Di certo, dopo i tagli di organico, alcune catene a orario continuato spezzettano i ritmi ancora di più: «Al dipendente da otto ore vengono chieste l’apertura e la chiusura del negozio, cioè quattro ore la mattina e quattro la sera. In mezzo? Un part time da altre quattro ore. Ma così il primo addetto è idealmente impegnato per tutta la giornata, a meno che non abiti molto vicino alla sede di lavoro».
VICENDA ESEMPLARE
La vicenda è esemplare in un momento in cui il dibattito sulla precarietà e sul nascente decreto Lavoro è all’apice, tanto più nel giorno del passaggio del ministro Giuliano Poletti al congresso della Cgil che si chiude oggi pomeriggio a Rimini. Nel suo intervento dal palco, Giuseppe Oliva (Nidil Catania), accende i riflettori sulle Associazioni di partecipazione agli utili. Si tratta di negozi di vestiti e accessori in franchising, spesso legati a grandi catene, in cui «il datore di lavoro dà un anticipo sullo stipendio al socio-lavoratore, mettiamo 400 euro, e poi gli promette la divisione degli utili a fine anno – spiega Oliva –. Soldi che, alla fine, non arrivano mai».
L’ABUSO DEI TIROCINI
Il sindacalista sottolinea il rischio dell’abuso dei tirocini: stanno partendo quelli legati al programma europeo “Garanzia giovani”, che riguarda i ragazzi tra i 15 e i 24 anni. «L’importante è che questa opportunità (finanziata con 180 milioni di euro in due anni di cui 70 messi dal Fondo sociale europeo, ndr) non sia usata per comprimere i costi del lavoro e sfruttare le persone nei call center e negli hotel, più che con un reale intento formativo», chiude Oliva.
Ad aprire il capitolo cooperative è invece Elisa Gigliardelli (Filt Umbria), che dal palco sottolinea come «il mondo che il ministro Poletti dice di rappresentare sia pieno di contratti non rispettati e di appalti al massimo ribasso, un mondo che ruota attorno alla figura del socio-lavoratore, che ha una certa ambiguità di fondo», sospeso tra il rispetto del contratto nazionale e quello dei regolamenti interni delle cooperative.
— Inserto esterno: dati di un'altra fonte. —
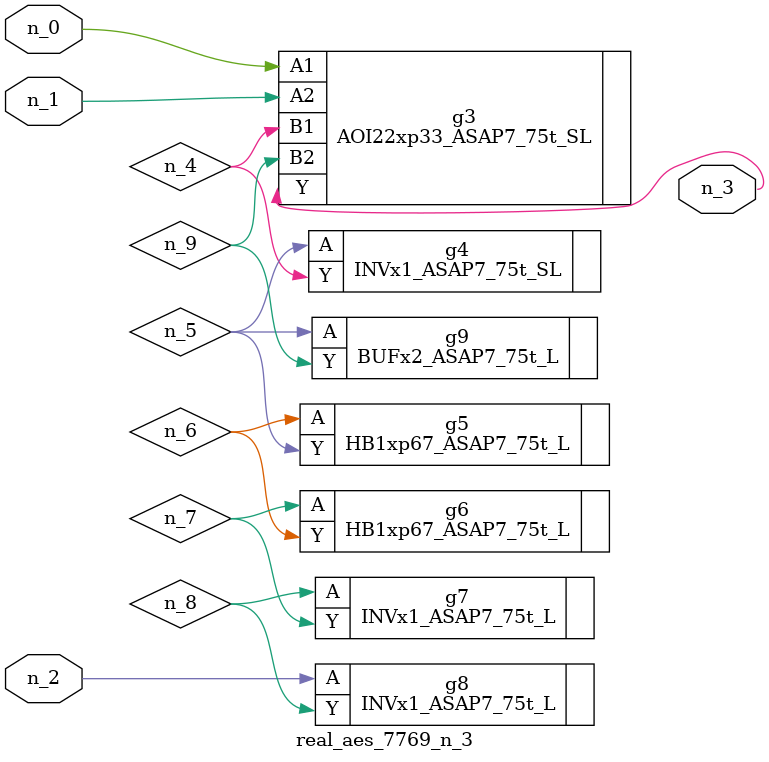
<source format=v>
module real_aes_7769_n_3 (n_0, n_2, n_1, n_3);
input n_0;
input n_2;
input n_1;
output n_3;
wire n_4;
wire n_5;
wire n_7;
wire n_9;
wire n_6;
wire n_8;
AOI22xp33_ASAP7_75t_SL g3 ( .A1(n_0), .A2(n_1), .B1(n_4), .B2(n_9), .Y(n_3) );
INVx1_ASAP7_75t_L g8 ( .A(n_2), .Y(n_8) );
INVx1_ASAP7_75t_SL g4 ( .A(n_5), .Y(n_4) );
BUFx2_ASAP7_75t_L g9 ( .A(n_5), .Y(n_9) );
HB1xp67_ASAP7_75t_L g5 ( .A(n_6), .Y(n_5) );
HB1xp67_ASAP7_75t_L g6 ( .A(n_7), .Y(n_6) );
INVx1_ASAP7_75t_L g7 ( .A(n_8), .Y(n_7) );
endmodule
</source>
Poi ci sono le società spurie, «concorrenza sleale» per le coop che rispettano le regole, che proliferano nella logistica, in particolare nei servizi di facchinaggio. «Credo che dovrebbero essere le centrali cooperative a controllare», chiude la sindacalista. La filiera della macellazione è un altro esempio di deregolamentazione, e spesso coinvolge piccole cooperative: «Ci sono orari di lavoro senza fine, spostamenti di mansione improvvisi, contratti di altri settori, addirittura filiere etniche, dove i lavoratori che provengono dalla stessa area geografica hanno ognuno un referente che dà le disposizioni», esemplifica Marco Gentile, degli alimentaristi della Flai.